We made strong headway in ML foundations, with extensive work on algorithms, efficiency, data and privacy. We improved ML efficiency through pioneering techniques that reduce the inference times of LLMs, which were implemented across Google products and adopted throughout the industry. Our research on cascades presents a method for leveraging smaller models for “easy” outputs while our novel speculative decoding algorithm computes several tokens in parallel, speeding up the generation of outputs by ~2x–3x without affecting the quality. As a result, LLMs powering conversational products can generate responses significantly faster. This equates to a greatly improved user experience and makes AI more compute- and energy-efficient. We’re building on this work with draft refinement and block verification. We also examined new ways of improving reasoning capabilities of LLMs via pause tokens — increased reasoning power could make smaller models more powerful resulting in significant efficiency gains. We explored the algorithmic efficiency of transformers and designed PolySketchFormer, HyperAttention, and Selective Attention, three novel attention mechanisms, to address computational challenges and bottlenecks in the deployment of language models and to improve model quality.
Our teams have made considerable additional progress, including research on principled deferral algorithms with multiple experts and a general two-stage setting deferral algorithm. Our RL imitation learning algorithm for compiler optimization led to significant savings and reduction of the size of binary files; our research on multi-objective reinforcement learning from human feedback, the Conditional Language Policy framework, provided a principled solution with a key quality-factuality tradeoff and significant compute savings; and work on in-context learning provided a mechanism for sample-efficient learning for sparse retrieval tasks.

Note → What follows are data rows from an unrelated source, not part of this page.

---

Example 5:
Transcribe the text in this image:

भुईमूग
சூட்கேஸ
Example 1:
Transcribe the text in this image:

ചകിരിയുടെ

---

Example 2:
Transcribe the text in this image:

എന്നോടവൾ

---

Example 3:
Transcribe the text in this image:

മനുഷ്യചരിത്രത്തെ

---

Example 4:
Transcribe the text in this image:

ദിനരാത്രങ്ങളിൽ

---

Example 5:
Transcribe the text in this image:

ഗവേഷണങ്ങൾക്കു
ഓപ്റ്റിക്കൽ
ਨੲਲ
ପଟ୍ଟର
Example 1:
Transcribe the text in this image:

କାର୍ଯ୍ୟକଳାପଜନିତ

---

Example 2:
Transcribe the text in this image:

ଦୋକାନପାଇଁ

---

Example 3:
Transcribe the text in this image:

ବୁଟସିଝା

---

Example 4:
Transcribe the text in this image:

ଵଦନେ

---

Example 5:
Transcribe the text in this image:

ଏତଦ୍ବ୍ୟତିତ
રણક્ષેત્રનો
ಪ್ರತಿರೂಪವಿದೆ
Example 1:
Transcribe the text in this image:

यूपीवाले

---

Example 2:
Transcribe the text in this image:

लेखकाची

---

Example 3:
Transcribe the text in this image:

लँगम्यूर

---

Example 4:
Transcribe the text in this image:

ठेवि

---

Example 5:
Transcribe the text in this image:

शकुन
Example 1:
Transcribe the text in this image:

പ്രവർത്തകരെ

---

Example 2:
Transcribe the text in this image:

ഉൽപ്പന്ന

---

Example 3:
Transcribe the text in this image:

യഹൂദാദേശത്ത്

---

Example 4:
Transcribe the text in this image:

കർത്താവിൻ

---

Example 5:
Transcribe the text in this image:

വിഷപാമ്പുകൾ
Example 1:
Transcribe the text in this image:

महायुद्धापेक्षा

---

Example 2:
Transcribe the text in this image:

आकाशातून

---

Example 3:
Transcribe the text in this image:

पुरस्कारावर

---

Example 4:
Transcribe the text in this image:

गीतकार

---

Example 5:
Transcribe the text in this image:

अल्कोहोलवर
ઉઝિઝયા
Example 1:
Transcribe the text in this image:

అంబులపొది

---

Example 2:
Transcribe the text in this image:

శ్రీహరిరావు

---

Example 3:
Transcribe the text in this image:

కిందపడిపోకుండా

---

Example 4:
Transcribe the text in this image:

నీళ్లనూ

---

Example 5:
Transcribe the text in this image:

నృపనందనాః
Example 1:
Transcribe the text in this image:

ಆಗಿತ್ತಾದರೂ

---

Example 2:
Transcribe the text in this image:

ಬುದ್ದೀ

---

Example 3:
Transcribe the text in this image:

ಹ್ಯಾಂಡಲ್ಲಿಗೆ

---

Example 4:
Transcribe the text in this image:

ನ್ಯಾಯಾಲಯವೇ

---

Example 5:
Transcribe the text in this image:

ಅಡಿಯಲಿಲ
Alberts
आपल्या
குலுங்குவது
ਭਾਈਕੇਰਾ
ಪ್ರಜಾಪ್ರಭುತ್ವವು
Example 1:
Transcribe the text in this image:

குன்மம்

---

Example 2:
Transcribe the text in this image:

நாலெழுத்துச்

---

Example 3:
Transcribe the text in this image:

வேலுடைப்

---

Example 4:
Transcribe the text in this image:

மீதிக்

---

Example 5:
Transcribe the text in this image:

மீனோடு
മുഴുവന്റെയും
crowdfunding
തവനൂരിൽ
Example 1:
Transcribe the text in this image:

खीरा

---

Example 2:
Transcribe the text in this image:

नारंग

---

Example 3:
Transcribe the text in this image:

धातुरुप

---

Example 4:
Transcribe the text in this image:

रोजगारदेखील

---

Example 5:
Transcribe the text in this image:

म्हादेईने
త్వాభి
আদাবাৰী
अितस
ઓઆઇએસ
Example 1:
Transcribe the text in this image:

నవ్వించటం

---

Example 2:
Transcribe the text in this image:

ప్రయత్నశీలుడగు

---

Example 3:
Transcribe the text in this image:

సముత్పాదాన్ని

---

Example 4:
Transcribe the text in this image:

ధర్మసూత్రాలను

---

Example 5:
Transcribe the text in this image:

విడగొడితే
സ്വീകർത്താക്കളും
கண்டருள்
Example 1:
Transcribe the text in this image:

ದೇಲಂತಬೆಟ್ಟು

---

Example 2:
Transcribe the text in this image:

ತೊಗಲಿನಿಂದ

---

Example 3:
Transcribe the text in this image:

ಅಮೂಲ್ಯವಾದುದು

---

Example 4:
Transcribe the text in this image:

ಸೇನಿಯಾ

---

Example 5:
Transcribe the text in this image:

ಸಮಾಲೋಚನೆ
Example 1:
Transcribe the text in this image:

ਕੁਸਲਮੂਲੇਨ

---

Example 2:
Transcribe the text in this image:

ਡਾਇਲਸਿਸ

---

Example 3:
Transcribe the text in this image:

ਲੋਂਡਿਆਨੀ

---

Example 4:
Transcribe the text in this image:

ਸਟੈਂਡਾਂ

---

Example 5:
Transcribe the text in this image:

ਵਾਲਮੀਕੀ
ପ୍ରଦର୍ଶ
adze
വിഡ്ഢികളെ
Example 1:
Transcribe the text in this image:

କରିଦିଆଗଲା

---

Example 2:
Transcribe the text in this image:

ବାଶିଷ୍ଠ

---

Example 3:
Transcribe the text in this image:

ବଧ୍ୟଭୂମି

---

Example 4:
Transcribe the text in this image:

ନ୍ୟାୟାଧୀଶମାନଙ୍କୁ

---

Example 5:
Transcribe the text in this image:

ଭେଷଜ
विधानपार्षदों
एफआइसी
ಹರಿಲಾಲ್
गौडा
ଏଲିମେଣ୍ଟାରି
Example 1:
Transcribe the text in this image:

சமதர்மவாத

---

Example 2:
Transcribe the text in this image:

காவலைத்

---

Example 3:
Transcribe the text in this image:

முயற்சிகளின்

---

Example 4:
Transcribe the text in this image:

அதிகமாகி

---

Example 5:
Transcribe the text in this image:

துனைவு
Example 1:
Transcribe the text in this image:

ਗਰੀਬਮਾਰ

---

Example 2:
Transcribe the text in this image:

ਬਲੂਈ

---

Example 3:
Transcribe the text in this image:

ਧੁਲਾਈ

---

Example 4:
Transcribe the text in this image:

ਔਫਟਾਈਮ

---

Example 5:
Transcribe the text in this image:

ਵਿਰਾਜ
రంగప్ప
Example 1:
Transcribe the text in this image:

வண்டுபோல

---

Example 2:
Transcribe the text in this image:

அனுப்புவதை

Data is another critical building block for ML. To support ML research across the ecosystem, we released and contributed to various datasets. Croissant, for example, is a metadata format designed for the specific needs of ML data, which we designed in collaboration with industry and academia. We developed sensitivity sampling, a data sampling technique for foundation models, and proved that this is an optimal data sampling strategy for classic clustering problems such as k-means. We advanced our research in scalable clustering algorithms, and open-sourced a parallel graph clustering library, providing state-of-the-art results on billion-edge graphs on a single machine. The rapid proliferation of domain-specific machine learning models highlights a key challenge: while these models excel within their respective domains, their performance often varies significantly across diverse applications. To address this, our research developed a principled algorithm by framing the problem as a multiple-source domain adaptation task.
Google Research is deeply committed to privacy research and has made significant contributions to the field. Our work on differentially private model training highlights the importance of rigorous analysis and implementation of privacy-preserving ML algorithms to ensure robust protection of user data. We complemented these analyses with more efficient algorithms for training and new methods for auditing implementations, which we open sourced for the community. In our research on learning from aggregate data, we introduced a novel approach for constructing aggregation datasets, and explored various algorithmic aspects of model learning from aggregated data, which achieved optimistic sample complexity rates in this setting. We also designed new methods for generating differentially private synthetic data — data that is artificial and offers strong privacy protection, while still having the characteristics required for training predictive models.
As we push the boundaries of what can be achieved in computational optimization, there are meaningful implications for the global economy. Take linear programming (LP), a foundational computer science method that informs data-driven decision making and has many applications across fields such as manufacturing and transportation. We introduced PDLP, which requires less memory, is more compatible with modern computational techniques, and significantly scales up LP solving capabilities. It was awarded the prestigious Beale — Orchard-Hays Prize and is now available as part of Google’s open-sourced OR-Tools. We announced our Shipping Network Design API, a great example use-case of PDLP, for optimizing cargo shipping. This enables more environmental and cost-effective solutions to supply chain challenges, with the potential for shipping networks to deliver 13% more containers with 15% fewer vessels. We introduced Times-FM, too, for more accurate time-series forecasting, a widespread type of forecasting used in domains such as retail, manufacturing and finance. This decoder-only foundation model was pre-trained on 100B real world time-points, largely using data from Google Trends and Wikipedia pageviews, and outperformed even powerful deep-learning models that were trained on the target time-series.